Я не пробыл у Макса и получаса, а у меня словно камень с души свалился, и я уже не мог понять, зачем мне понадобилось связываться с Нангой.
Глава восьмая
Около девяти Макс уехал в суд, и лишь тогда, наедине с собой, я осознал всю глубину своего унижения. Я остыл, ярость моя улеглась, и остался только голый факт: другой отбил у меня подругу и, можно сказать, на моих глазах лег с ней в постель, а я ему это спустил, вынужден был спустить. А почему? Только потому, что он министр, чванящийся своим богатством, нажитым не от трудов праведных, живущий в роскошном особняке, построенном на народные деньги, и разъезжающий в «кадиллаке» под охраной одноглазого наемника. Мало того, что он переспал с моей подругой, у него еще хватило наглости оправдываться тем, что я выглядел слишком усталым! Человек, которому перевалило за пятьдесят, у которого сын кончает школу, а жена ходит неряхой, платья не одернет, смеет говорить мне, что я плохо выгляжу. А я сижу сложа руки и гадаю, вернется Элси сегодня в больницу или проведет с Нангой еще одну ночь. У меня даже мелькнула постыдная мысль позвонить из автомата в больницу, не называя своего имени, но я тут же отмел ее.

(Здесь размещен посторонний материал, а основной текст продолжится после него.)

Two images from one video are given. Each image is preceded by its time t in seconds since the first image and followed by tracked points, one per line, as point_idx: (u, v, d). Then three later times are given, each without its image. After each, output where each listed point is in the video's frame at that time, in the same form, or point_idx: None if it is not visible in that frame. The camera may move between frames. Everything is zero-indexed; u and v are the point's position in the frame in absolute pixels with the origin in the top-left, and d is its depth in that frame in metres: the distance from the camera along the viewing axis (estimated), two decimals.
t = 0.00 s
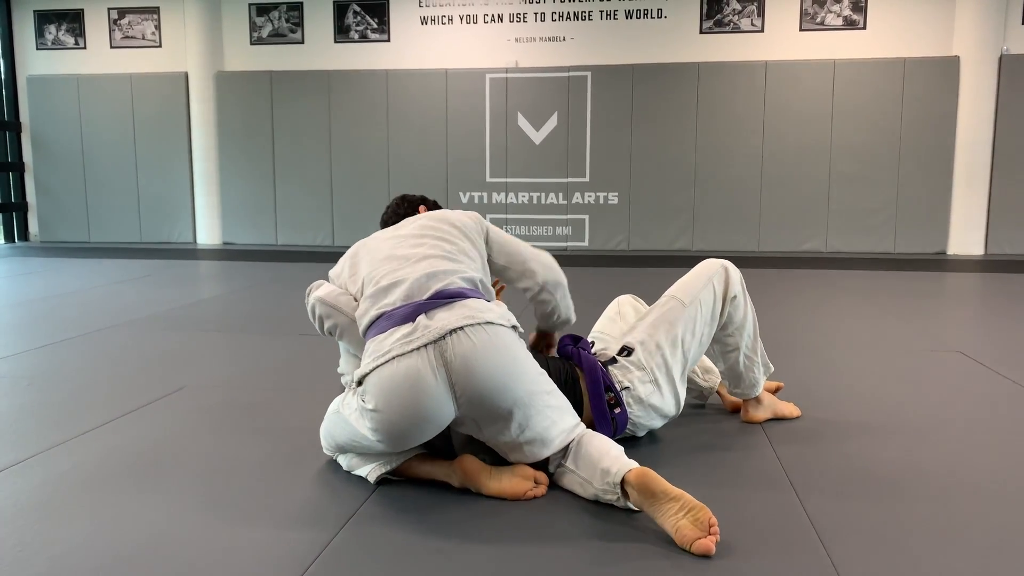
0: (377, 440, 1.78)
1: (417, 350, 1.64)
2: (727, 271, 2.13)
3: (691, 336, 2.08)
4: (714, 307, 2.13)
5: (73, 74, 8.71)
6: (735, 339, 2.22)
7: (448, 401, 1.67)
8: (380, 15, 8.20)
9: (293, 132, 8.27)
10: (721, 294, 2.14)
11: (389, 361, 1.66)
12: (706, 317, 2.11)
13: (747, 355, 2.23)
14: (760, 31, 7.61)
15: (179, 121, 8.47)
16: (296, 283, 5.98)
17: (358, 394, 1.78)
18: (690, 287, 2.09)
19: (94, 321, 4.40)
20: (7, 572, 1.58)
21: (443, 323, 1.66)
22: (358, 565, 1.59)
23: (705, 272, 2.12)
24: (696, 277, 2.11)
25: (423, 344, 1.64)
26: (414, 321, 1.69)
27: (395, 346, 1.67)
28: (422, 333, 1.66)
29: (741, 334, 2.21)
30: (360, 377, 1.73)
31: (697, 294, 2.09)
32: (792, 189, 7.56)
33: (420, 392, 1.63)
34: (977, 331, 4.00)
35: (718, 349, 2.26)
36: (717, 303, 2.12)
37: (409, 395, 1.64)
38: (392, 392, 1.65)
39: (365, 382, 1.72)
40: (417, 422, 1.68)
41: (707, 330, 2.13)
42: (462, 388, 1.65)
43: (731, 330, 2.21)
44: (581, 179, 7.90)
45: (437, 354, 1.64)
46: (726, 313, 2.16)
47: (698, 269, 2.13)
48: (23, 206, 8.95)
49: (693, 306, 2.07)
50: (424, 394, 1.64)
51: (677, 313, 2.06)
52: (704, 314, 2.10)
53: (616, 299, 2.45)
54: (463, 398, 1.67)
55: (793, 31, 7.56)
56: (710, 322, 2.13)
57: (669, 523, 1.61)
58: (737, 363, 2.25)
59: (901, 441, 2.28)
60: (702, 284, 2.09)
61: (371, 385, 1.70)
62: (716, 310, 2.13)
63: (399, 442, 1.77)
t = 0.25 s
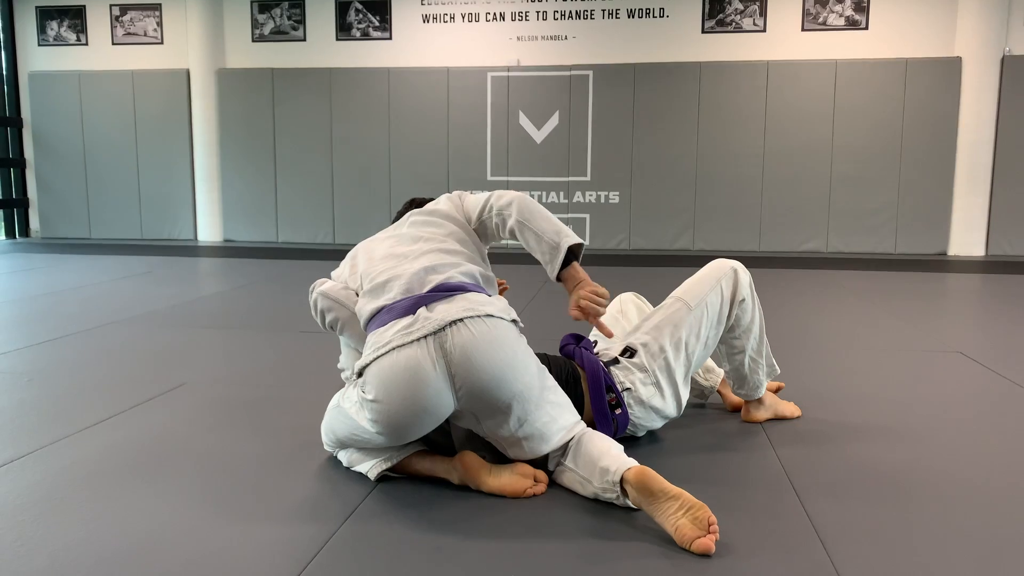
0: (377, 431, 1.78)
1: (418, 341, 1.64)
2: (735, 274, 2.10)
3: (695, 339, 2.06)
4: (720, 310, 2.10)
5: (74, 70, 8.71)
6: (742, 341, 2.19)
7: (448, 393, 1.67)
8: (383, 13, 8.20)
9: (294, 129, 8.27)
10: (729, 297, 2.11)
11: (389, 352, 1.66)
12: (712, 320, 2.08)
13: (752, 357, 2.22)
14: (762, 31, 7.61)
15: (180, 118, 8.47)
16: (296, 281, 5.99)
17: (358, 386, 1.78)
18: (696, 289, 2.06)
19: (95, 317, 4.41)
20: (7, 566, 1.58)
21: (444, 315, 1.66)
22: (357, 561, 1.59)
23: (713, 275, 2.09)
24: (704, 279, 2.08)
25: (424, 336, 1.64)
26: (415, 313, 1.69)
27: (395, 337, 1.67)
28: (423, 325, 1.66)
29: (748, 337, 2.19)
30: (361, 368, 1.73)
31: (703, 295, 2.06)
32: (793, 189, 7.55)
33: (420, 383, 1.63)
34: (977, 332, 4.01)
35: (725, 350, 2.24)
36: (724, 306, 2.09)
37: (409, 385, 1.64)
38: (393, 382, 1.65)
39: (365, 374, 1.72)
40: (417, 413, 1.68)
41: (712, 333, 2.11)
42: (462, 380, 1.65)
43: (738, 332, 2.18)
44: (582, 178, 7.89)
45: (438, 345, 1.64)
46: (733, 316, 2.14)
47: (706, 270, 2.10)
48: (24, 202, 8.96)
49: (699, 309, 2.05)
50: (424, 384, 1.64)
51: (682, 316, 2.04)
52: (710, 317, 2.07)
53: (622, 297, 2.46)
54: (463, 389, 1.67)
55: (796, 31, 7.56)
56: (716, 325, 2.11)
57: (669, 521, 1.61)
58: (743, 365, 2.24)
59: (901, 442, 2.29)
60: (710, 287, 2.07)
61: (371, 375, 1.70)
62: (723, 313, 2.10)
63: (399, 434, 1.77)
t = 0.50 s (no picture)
0: (375, 430, 1.78)
1: (416, 342, 1.64)
2: (735, 273, 2.10)
3: (695, 337, 2.06)
4: (720, 309, 2.10)
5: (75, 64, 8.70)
6: (741, 339, 2.18)
7: (445, 393, 1.67)
8: (384, 10, 8.19)
9: (295, 125, 8.26)
10: (729, 295, 2.11)
11: (387, 352, 1.66)
12: (711, 319, 2.08)
13: (751, 355, 2.22)
14: (764, 31, 7.60)
15: (181, 113, 8.46)
16: (296, 277, 5.98)
17: (356, 385, 1.78)
18: (696, 287, 2.06)
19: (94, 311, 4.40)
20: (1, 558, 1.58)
21: (442, 316, 1.66)
22: (353, 556, 1.59)
23: (713, 273, 2.09)
24: (704, 277, 2.07)
25: (422, 336, 1.64)
26: (413, 313, 1.68)
27: (393, 337, 1.67)
28: (421, 325, 1.65)
29: (747, 335, 2.18)
30: (358, 366, 1.72)
31: (703, 294, 2.06)
32: (793, 189, 7.55)
33: (418, 384, 1.63)
34: (976, 333, 4.00)
35: (724, 349, 2.23)
36: (723, 304, 2.09)
37: (407, 385, 1.64)
38: (390, 382, 1.65)
39: (363, 373, 1.71)
40: (415, 412, 1.68)
41: (712, 331, 2.11)
42: (460, 380, 1.65)
43: (737, 330, 2.17)
44: (582, 177, 7.88)
45: (436, 346, 1.63)
46: (732, 314, 2.13)
47: (706, 268, 2.09)
48: (23, 195, 8.94)
49: (699, 307, 2.05)
50: (422, 385, 1.64)
51: (682, 314, 2.04)
52: (709, 315, 2.07)
53: (621, 294, 2.45)
54: (461, 390, 1.66)
55: (798, 31, 7.55)
56: (715, 323, 2.10)
57: (665, 519, 1.61)
58: (742, 364, 2.23)
59: (900, 442, 2.28)
60: (709, 285, 2.07)
61: (369, 374, 1.69)
62: (722, 311, 2.10)
63: (396, 433, 1.77)
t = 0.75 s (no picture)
0: (371, 425, 1.78)
1: (413, 338, 1.63)
2: (733, 268, 2.10)
3: (693, 333, 2.06)
4: (717, 305, 2.10)
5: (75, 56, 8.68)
6: (739, 336, 2.18)
7: (442, 390, 1.66)
8: (385, 6, 8.18)
9: (294, 120, 8.25)
10: (727, 291, 2.11)
11: (384, 347, 1.65)
12: (709, 314, 2.08)
13: (749, 352, 2.22)
14: (765, 32, 7.60)
15: (180, 107, 8.44)
16: (293, 271, 5.97)
17: (353, 379, 1.78)
18: (694, 283, 2.06)
19: (91, 304, 4.39)
20: None
21: (440, 311, 1.65)
22: (349, 548, 1.58)
23: (711, 268, 2.08)
24: (702, 272, 2.07)
25: (419, 331, 1.63)
26: (411, 308, 1.68)
27: (391, 332, 1.66)
28: (418, 320, 1.64)
29: (745, 331, 2.18)
30: (355, 361, 1.72)
31: (701, 289, 2.06)
32: (792, 190, 7.56)
33: (415, 380, 1.63)
34: (974, 335, 4.01)
35: (722, 345, 2.23)
36: (721, 299, 2.09)
37: (403, 381, 1.63)
38: (387, 378, 1.64)
39: (360, 367, 1.71)
40: (411, 408, 1.67)
41: (709, 327, 2.11)
42: (457, 377, 1.64)
43: (735, 326, 2.17)
44: (582, 176, 7.88)
45: (433, 342, 1.63)
46: (730, 310, 2.13)
47: (704, 264, 2.09)
48: (21, 187, 8.92)
49: (697, 303, 2.05)
50: (419, 381, 1.63)
51: (680, 309, 2.04)
52: (707, 311, 2.07)
53: (620, 290, 2.44)
54: (458, 386, 1.66)
55: (798, 33, 7.56)
56: (713, 319, 2.10)
57: (662, 514, 1.61)
58: (740, 360, 2.23)
59: (897, 442, 2.28)
60: (708, 280, 2.06)
61: (366, 369, 1.69)
62: (720, 307, 2.10)
63: (392, 429, 1.76)
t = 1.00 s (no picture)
0: (370, 418, 1.77)
1: (413, 330, 1.62)
2: (733, 265, 2.09)
3: (693, 329, 2.05)
4: (718, 301, 2.09)
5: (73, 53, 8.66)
6: (739, 332, 2.18)
7: (441, 382, 1.66)
8: (385, 5, 8.18)
9: (293, 118, 8.23)
10: (728, 287, 2.10)
11: (383, 339, 1.64)
12: (710, 311, 2.07)
13: (749, 349, 2.21)
14: (764, 34, 7.61)
15: (178, 104, 8.43)
16: (291, 269, 5.96)
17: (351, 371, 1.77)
18: (695, 279, 2.05)
19: (87, 299, 4.37)
20: None
21: (441, 303, 1.64)
22: (349, 541, 1.57)
23: (712, 264, 2.08)
24: (702, 268, 2.07)
25: (418, 324, 1.62)
26: (410, 300, 1.67)
27: (390, 324, 1.65)
28: (418, 313, 1.64)
29: (745, 328, 2.17)
30: (354, 353, 1.71)
31: (701, 285, 2.05)
32: (791, 191, 7.56)
33: (415, 372, 1.62)
34: (972, 335, 4.01)
35: (722, 342, 2.23)
36: (721, 296, 2.08)
37: (402, 373, 1.62)
38: (386, 370, 1.63)
39: (359, 359, 1.70)
40: (411, 400, 1.67)
41: (710, 323, 2.10)
42: (457, 369, 1.64)
43: (735, 323, 2.17)
44: (580, 176, 7.89)
45: (433, 334, 1.62)
46: (731, 307, 2.13)
47: (704, 260, 2.08)
48: (18, 184, 8.89)
49: (697, 299, 2.04)
50: (418, 374, 1.62)
51: (680, 305, 2.03)
52: (708, 307, 2.06)
53: (620, 286, 2.44)
54: (458, 379, 1.65)
55: (798, 34, 7.57)
56: (714, 316, 2.10)
57: (661, 508, 1.61)
58: (739, 357, 2.23)
59: (897, 440, 2.28)
60: (708, 277, 2.05)
61: (364, 361, 1.68)
62: (721, 303, 2.09)
63: (392, 421, 1.76)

Однако вполне возможно (судя по тому, как сложилось все в дальнейшем), что эти мелкие низменные мысли были своего рода дымовой завесой, за которой незаметно для меня самого вызревали важные решения. Мне приходит на ум теория одного из преподавателей колледжа, где я учился. Он говорил, что па экзаменах лучше всего сперва прочесть подряд все вопросы и начать отвечать с самых легких. Тем временем, утверждал он, ваше подсознание работает над остальными. Я попробовал этот метод на выпускных экзаменах – результаты оказались неблестящими, но, я подозреваю, что могло быть и хуже. Зато теперь, когда надо было решить вопрос о моих отношениях с Нангой, подсознание (или как еще это там называется), похоже, заработало само собой. Моя мысль беспомощно билась, точно птица, попавшая в силки, как вдруг я увидел выход. Я понял, что дело вовсе не в Элси. Дело в том, что Нанга поступил со мною так, как ни один мужчина не вправе поступать с другим – даже хозяин со своим рабом, и мое мужское достоинство требовало, чтобы я заставил его в полной мере заплатить за оскорбление. Короче говоря, я решил вернуться в Анату, найти ту девушку, которую Нанга собирался сделать своей «парадной женой», и, что называется, взять ее в оборот. Это было как озарение – мгновенная, ослепляющая, неожиданная мысль.